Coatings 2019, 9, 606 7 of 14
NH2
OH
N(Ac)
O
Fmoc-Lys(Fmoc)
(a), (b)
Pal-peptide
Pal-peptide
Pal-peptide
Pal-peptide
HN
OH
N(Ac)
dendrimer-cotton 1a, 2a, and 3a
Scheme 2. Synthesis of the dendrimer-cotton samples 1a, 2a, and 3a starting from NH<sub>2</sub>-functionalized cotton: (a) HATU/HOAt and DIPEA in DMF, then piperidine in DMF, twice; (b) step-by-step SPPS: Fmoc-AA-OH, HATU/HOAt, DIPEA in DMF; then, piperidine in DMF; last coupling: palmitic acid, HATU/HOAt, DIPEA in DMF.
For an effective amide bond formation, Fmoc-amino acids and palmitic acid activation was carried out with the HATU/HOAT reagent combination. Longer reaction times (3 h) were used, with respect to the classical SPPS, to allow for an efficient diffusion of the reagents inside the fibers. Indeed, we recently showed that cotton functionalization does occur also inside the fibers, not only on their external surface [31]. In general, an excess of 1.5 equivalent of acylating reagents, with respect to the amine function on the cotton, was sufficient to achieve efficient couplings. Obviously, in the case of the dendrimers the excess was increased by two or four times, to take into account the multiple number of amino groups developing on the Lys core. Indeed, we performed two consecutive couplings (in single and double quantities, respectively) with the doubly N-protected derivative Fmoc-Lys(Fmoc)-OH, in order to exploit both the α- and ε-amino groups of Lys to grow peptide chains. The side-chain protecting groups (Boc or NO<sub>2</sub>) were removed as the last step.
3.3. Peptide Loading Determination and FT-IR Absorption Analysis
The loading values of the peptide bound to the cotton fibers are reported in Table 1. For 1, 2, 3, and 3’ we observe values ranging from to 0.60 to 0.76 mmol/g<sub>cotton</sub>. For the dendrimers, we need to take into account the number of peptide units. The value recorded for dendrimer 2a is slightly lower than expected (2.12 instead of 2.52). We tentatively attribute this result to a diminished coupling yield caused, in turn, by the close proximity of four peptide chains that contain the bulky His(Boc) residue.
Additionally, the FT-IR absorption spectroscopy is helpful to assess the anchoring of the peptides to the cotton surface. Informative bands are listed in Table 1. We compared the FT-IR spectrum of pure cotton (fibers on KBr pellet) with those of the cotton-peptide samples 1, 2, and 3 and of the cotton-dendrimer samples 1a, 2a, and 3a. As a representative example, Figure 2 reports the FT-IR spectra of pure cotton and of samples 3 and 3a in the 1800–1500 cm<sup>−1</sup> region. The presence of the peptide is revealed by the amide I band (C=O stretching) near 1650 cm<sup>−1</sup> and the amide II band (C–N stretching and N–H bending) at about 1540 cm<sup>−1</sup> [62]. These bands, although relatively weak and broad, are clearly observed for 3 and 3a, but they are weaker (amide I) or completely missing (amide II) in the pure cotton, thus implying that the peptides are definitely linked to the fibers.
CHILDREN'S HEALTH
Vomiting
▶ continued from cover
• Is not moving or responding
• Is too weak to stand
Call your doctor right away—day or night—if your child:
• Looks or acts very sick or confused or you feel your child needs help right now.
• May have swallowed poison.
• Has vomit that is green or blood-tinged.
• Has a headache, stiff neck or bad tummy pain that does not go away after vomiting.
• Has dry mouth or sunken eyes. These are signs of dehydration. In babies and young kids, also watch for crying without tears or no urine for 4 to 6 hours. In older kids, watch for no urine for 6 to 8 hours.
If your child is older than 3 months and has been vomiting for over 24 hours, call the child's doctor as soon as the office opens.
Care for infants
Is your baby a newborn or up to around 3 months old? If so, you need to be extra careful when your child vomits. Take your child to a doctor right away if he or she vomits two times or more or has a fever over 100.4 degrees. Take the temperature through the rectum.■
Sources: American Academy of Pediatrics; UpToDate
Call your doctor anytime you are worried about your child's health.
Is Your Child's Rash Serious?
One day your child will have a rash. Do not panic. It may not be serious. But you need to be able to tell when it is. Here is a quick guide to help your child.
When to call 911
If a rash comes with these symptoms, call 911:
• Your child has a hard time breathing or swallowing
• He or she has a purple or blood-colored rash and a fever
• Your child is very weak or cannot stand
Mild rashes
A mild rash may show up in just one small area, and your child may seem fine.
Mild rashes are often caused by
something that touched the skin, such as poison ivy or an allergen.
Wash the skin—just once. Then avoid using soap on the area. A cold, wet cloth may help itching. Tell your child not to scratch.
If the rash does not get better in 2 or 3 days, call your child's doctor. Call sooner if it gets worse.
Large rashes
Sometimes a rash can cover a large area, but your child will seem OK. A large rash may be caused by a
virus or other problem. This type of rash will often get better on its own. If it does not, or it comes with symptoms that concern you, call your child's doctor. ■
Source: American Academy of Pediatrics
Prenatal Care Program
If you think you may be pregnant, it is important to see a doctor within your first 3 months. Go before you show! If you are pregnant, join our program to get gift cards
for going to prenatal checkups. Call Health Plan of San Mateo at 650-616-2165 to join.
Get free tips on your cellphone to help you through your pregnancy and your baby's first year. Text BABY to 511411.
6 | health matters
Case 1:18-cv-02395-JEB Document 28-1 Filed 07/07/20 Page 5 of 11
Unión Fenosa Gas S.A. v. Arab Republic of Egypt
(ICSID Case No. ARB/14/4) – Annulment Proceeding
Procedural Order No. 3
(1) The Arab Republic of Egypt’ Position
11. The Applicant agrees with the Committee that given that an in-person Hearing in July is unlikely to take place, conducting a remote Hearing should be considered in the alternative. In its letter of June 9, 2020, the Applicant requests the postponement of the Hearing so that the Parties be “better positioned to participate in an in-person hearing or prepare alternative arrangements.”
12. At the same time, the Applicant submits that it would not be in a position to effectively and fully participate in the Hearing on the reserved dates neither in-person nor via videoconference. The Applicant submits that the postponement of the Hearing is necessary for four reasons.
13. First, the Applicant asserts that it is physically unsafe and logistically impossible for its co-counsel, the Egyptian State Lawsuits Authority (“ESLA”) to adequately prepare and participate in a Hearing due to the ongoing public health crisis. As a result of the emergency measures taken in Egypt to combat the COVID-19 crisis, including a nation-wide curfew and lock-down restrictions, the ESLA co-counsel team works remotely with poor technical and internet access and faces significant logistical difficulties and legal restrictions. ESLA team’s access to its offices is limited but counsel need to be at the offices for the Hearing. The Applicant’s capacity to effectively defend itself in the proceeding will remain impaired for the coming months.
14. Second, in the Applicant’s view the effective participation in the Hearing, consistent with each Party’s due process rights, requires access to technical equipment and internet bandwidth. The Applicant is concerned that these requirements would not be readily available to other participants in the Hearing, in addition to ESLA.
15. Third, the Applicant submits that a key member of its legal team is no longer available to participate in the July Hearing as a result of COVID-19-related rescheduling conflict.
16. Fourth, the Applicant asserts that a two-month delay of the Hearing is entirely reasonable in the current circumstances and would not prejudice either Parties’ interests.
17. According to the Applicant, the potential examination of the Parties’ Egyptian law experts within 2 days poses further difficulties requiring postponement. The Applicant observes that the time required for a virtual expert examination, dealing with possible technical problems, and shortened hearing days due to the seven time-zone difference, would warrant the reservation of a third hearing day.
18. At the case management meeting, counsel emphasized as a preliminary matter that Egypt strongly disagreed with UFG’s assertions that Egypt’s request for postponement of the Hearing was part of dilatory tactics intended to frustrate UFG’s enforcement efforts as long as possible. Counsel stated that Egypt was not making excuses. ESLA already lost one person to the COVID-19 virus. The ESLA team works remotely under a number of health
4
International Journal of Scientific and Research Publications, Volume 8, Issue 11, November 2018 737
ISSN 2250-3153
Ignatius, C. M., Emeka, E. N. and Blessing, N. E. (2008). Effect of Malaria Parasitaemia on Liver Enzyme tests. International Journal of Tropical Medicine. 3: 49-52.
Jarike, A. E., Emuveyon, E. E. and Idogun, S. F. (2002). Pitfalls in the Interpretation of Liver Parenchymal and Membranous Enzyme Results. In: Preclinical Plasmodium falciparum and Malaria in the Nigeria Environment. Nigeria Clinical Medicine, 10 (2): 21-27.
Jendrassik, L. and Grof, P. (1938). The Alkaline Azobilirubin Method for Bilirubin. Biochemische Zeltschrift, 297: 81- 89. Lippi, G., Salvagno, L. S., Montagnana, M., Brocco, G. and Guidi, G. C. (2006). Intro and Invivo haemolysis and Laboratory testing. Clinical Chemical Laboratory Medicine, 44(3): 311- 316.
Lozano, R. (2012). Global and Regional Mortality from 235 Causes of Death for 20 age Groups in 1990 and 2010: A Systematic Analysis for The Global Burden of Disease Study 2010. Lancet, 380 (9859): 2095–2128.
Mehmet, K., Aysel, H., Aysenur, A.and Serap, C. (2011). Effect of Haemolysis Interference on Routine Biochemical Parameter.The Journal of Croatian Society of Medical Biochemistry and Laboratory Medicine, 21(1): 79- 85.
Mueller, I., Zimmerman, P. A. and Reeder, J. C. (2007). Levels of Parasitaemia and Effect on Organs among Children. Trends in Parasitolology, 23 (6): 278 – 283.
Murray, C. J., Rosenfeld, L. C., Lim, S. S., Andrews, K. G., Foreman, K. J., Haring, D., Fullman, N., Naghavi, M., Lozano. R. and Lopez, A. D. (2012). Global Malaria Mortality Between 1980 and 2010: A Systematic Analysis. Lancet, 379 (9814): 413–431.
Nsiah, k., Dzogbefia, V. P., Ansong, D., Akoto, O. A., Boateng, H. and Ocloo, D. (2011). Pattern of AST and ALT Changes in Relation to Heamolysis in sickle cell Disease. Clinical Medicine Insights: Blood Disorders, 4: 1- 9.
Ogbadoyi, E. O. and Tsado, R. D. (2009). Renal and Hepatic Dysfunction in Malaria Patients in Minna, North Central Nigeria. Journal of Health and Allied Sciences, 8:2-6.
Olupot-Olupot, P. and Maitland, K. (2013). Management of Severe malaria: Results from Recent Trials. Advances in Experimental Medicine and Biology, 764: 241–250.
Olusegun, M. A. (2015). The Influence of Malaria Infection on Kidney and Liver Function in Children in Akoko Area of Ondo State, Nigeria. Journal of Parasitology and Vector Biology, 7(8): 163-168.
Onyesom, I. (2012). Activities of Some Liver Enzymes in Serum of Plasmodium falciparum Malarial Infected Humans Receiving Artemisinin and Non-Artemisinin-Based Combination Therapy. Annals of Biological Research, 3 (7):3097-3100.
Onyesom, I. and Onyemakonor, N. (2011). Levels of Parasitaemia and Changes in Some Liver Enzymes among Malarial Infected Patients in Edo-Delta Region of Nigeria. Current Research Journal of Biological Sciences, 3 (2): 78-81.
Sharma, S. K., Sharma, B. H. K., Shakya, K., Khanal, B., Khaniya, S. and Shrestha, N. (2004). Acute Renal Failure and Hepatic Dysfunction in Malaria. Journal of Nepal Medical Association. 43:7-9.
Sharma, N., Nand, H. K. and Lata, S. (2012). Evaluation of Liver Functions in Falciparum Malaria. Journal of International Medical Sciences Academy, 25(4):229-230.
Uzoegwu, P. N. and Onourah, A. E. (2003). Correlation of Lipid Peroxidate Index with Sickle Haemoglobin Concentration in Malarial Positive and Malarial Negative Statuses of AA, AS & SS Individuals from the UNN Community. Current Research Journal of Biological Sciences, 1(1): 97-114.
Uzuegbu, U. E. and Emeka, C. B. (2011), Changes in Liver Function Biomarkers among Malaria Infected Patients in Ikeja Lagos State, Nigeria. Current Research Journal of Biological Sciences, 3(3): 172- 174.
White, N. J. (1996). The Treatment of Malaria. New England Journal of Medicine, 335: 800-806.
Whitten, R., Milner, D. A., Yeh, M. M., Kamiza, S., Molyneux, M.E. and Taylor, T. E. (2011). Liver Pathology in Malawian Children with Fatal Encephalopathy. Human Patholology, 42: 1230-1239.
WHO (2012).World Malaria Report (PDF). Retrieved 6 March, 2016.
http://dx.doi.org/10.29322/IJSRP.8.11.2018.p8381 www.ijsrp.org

▶ [Assignment] Looking at the records above, return exactly the lines from the line with "Mueller, I., Zimmerman, P." to the line with "Nsiah, k., Dzogbefia, V.", both ends included.

▶ [Solution for this exercise]
Mueller, I., Zimmerman, P. A. and Reeder, J. C. (2007). Levels of Parasitaemia and Effect on Organs among Children. Trends in Parasitolology, 23 (6): 278 – 283.
Murray, C. J., Rosenfeld, L. C., Lim, S. S., Andrews, K. G., Foreman, K. J., Haring, D., Fullman, N., Naghavi, M., Lozano. R. and Lopez, A. D. (2012). Global Malaria Mortality Between 1980 and 2010: A Systematic Analysis. Lancet, 379 (9814): 413–431.
Nsiah, k., Dzogbefia, V. P., Ansong, D., Akoto, O. A., Boateng, H. and Ocloo, D. (2011). Pattern of AST and ALT Changes in Relation to Heamolysis in sickle cell Disease. Clinical Medicine Insights: Blood Disorders, 4: 1- 9.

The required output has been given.